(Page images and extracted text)
********************
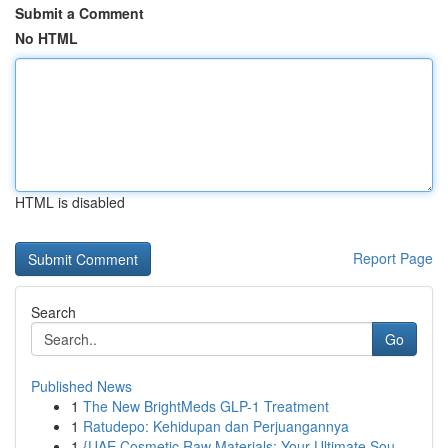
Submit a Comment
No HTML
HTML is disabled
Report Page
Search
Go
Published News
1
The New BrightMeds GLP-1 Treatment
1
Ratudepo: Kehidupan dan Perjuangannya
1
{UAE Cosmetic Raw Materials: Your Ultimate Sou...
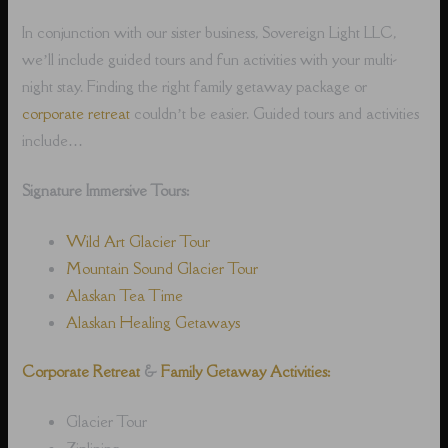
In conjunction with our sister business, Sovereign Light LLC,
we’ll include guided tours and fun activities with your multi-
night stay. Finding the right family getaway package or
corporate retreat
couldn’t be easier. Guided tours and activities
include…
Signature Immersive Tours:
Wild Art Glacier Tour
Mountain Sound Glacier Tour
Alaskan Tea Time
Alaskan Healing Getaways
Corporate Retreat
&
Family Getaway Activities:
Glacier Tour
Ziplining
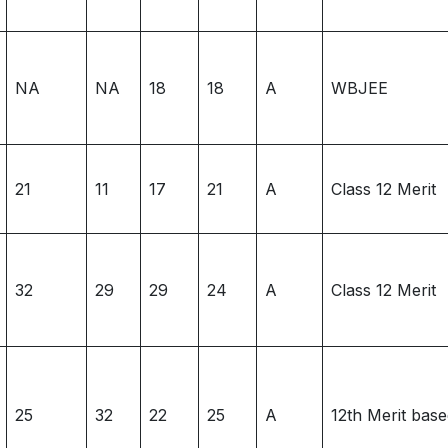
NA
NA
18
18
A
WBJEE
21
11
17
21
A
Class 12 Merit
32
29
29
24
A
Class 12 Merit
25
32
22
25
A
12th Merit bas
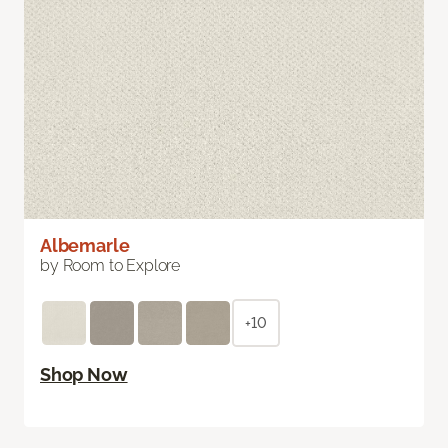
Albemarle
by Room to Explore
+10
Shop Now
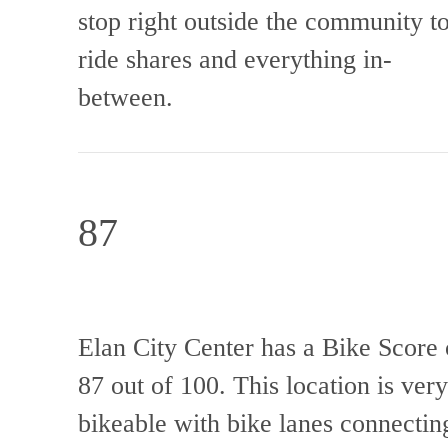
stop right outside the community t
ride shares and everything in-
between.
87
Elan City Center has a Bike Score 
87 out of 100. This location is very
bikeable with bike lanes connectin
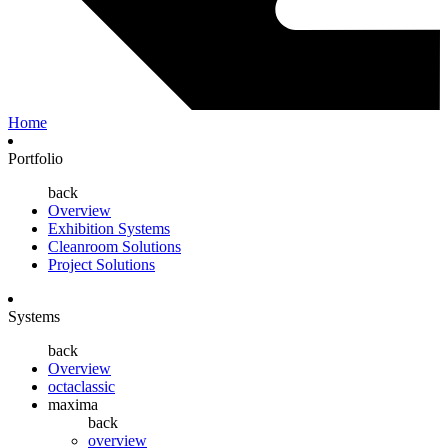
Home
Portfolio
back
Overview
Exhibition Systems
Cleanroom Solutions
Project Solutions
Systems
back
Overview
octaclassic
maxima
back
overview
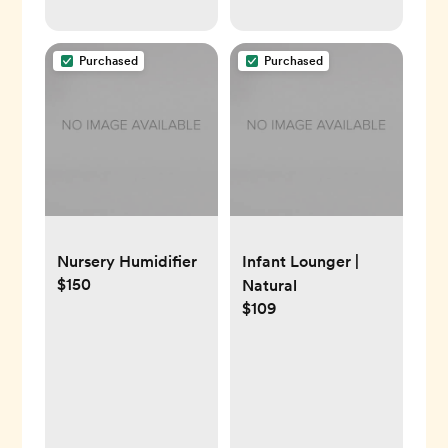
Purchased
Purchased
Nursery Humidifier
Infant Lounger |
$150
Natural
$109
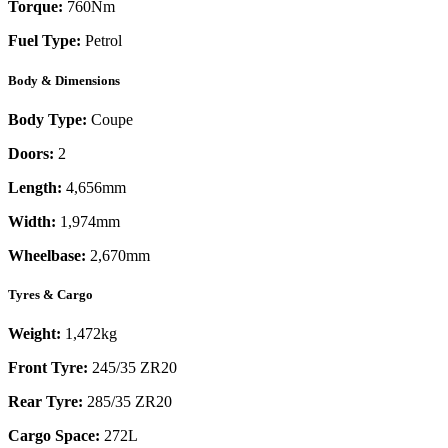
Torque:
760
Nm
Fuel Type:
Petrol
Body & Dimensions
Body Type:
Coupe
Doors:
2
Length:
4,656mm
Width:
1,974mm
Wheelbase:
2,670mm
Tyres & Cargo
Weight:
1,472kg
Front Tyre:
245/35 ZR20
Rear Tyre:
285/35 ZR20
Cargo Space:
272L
********************
| Instructions to follow |
Working from the entries above, find every line in which the word "Alaskan" occurs and copy it.

| Response to this task |
Alaskan Tea Time
Alaskan Healing Getaways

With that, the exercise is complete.